Could you turn the lines of the records below into a numbered list, starting with the line that contains "pose: elev=307.5 azim=112.2" and going on through the line that contains "Dot at: (302, 245)", with blank lines and pictures left out?
⁂
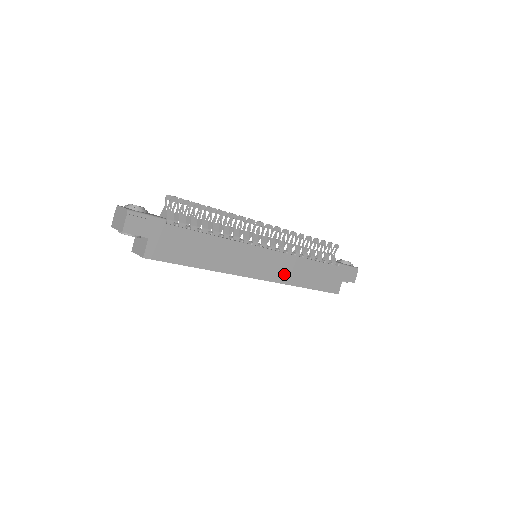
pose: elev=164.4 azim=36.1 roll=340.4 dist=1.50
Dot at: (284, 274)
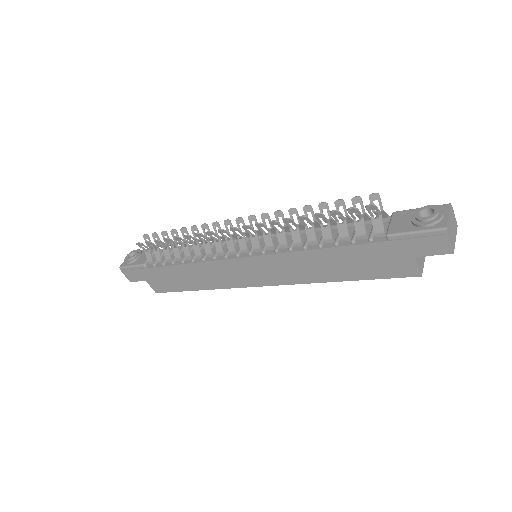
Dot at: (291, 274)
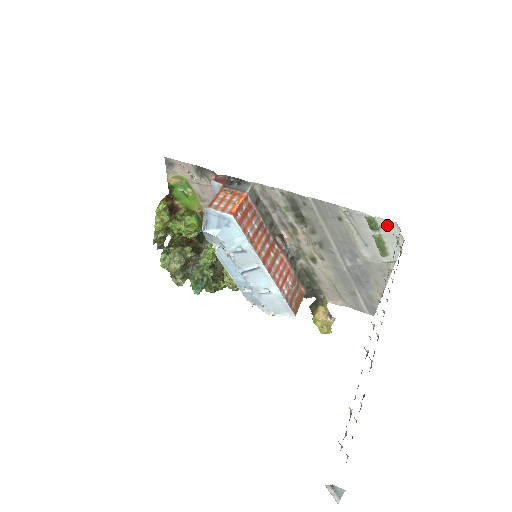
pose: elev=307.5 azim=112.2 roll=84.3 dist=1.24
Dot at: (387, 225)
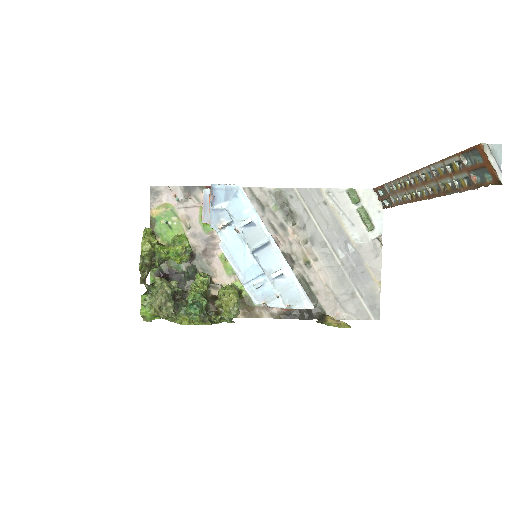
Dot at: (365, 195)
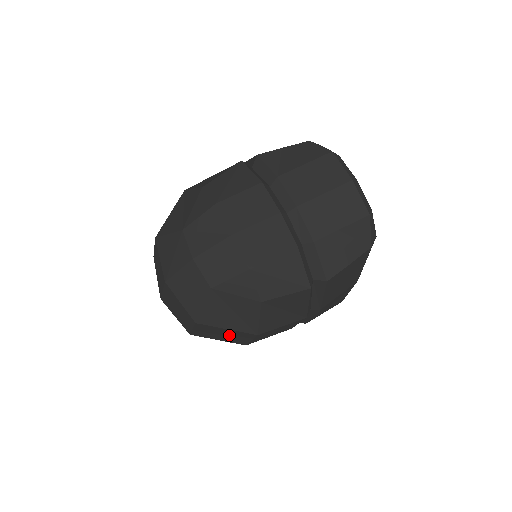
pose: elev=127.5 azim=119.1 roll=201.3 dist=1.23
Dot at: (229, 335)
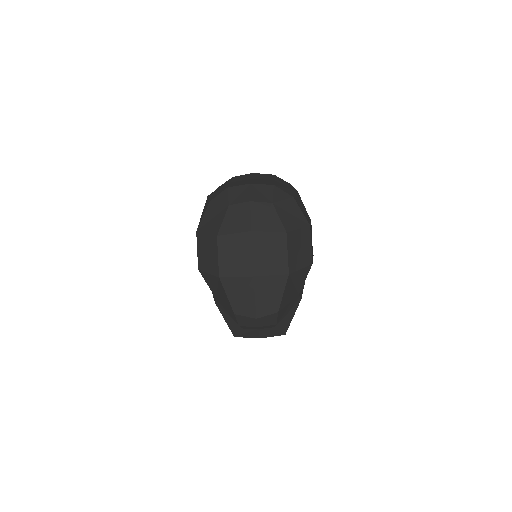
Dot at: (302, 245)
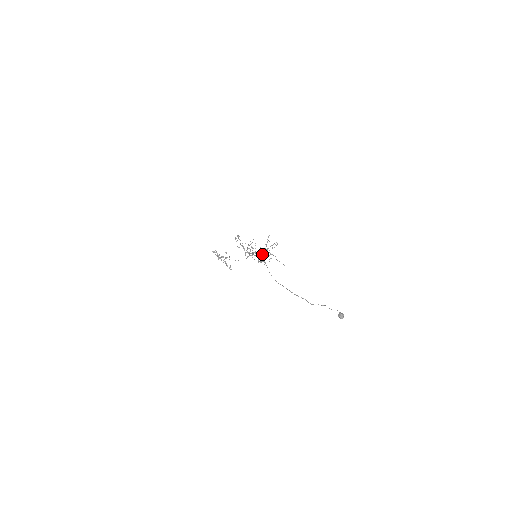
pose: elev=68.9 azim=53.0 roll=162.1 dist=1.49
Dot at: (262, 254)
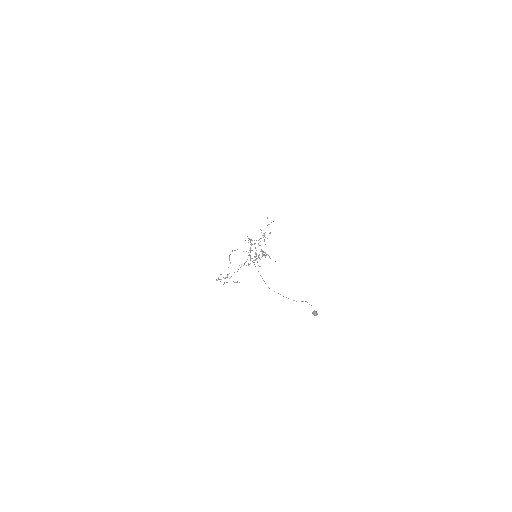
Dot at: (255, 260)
⁂
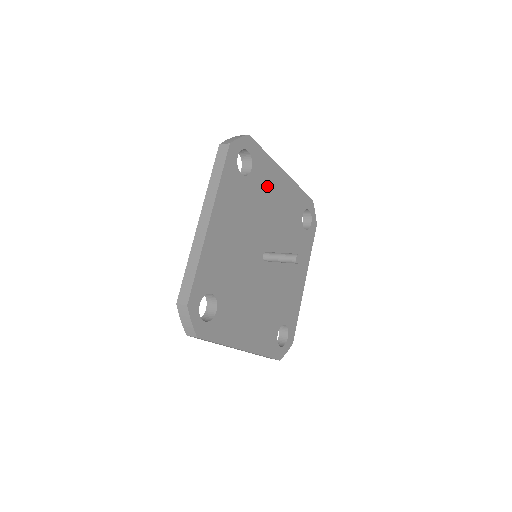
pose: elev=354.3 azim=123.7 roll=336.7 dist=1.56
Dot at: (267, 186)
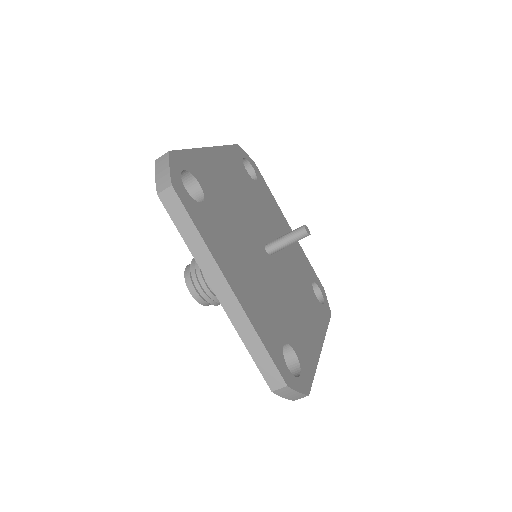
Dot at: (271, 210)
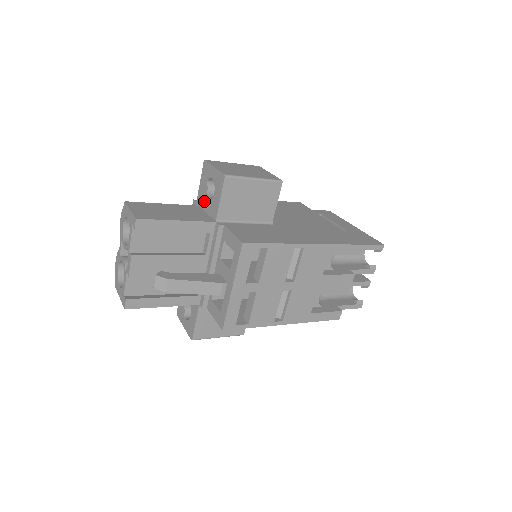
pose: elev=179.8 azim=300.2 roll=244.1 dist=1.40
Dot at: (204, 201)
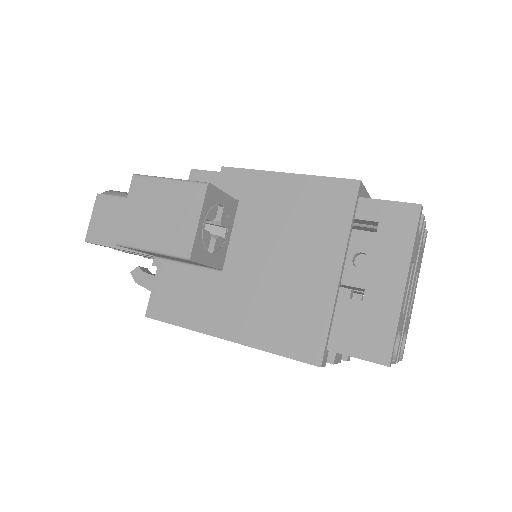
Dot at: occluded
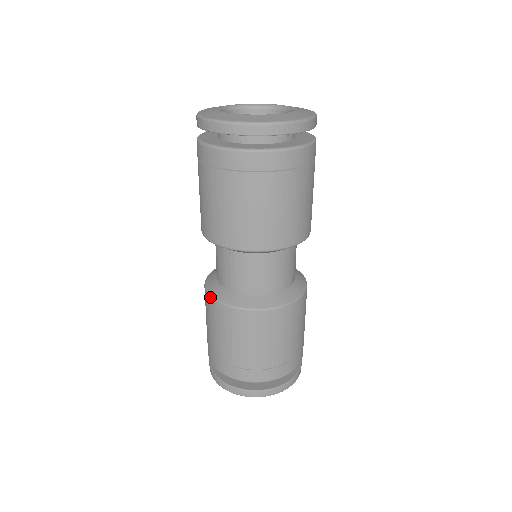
⁂
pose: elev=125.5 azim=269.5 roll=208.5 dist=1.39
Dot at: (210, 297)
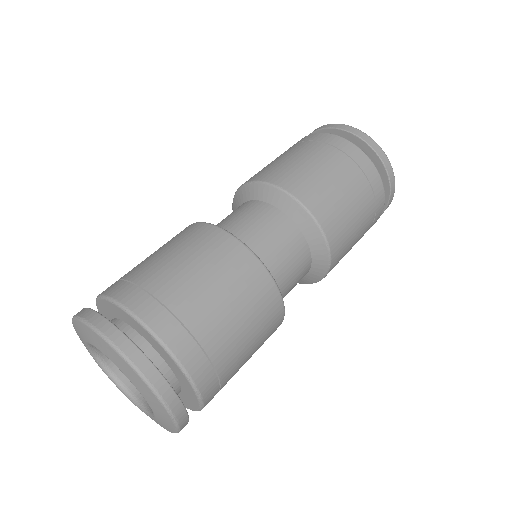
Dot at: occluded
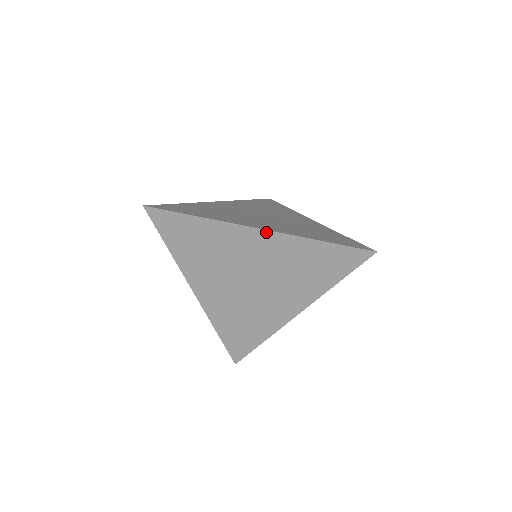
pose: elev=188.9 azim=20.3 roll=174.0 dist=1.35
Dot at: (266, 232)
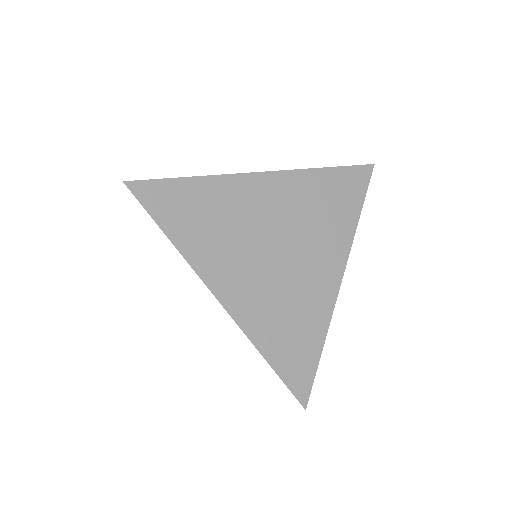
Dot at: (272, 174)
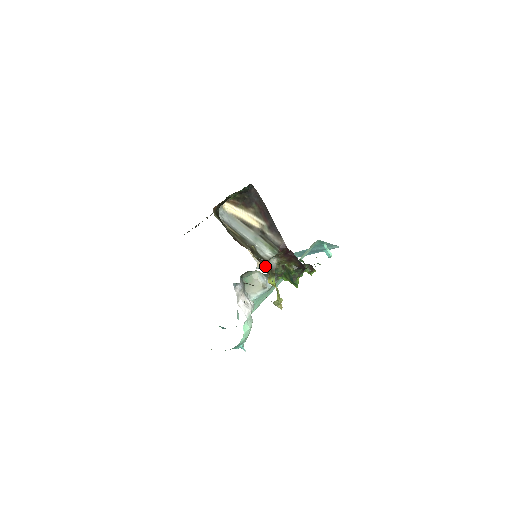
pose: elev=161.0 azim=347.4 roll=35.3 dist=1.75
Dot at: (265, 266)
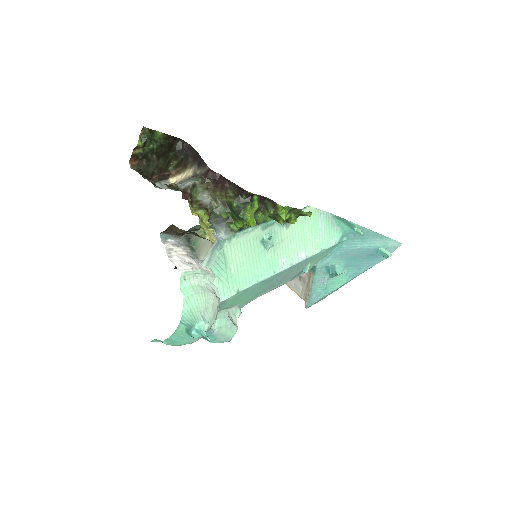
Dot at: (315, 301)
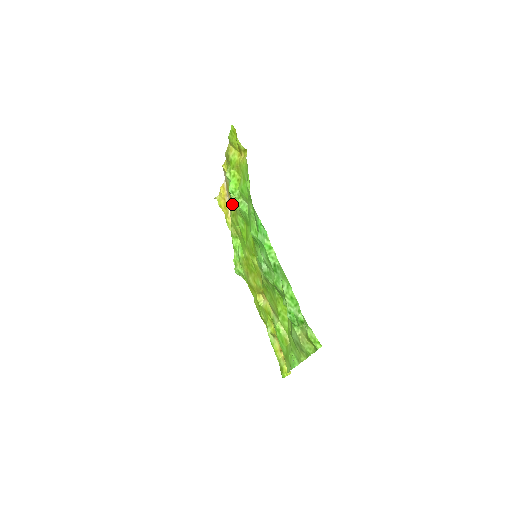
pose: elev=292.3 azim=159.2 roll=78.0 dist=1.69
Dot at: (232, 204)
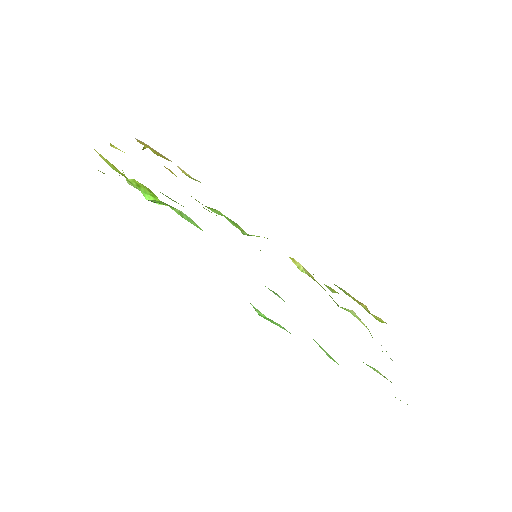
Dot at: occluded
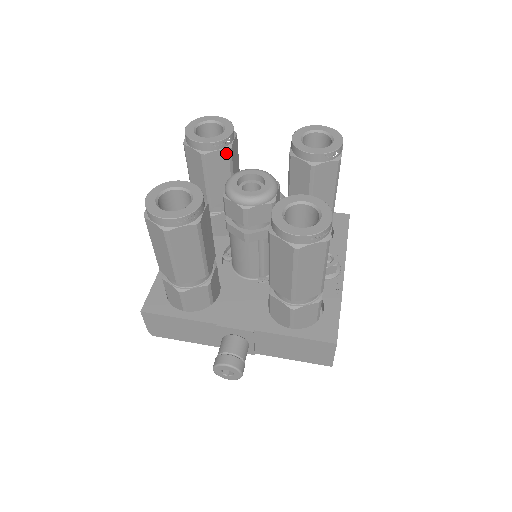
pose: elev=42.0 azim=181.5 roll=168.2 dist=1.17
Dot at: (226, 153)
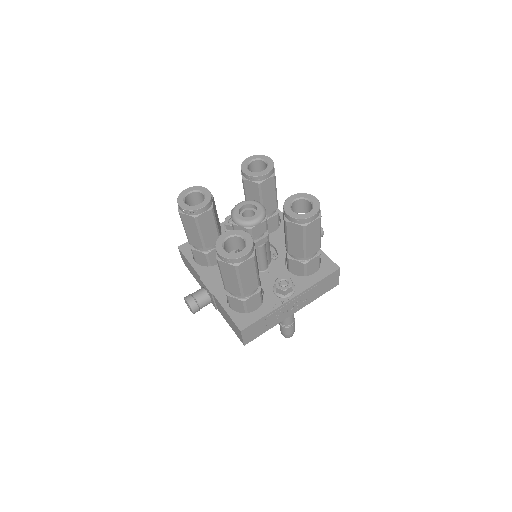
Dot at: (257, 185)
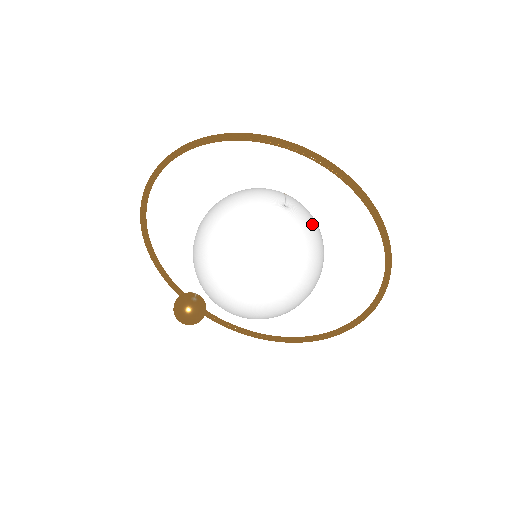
⁂
SOLUTION
1. pose: elev=307.5 azim=112.2 roll=84.3 dist=1.24
2. Dot at: (387, 225)
3. Dot at: (365, 195)
4. pose: elev=127.5 azim=119.1 roll=201.3 dist=1.23
5. Dot at: (229, 335)
6. Dot at: (302, 245)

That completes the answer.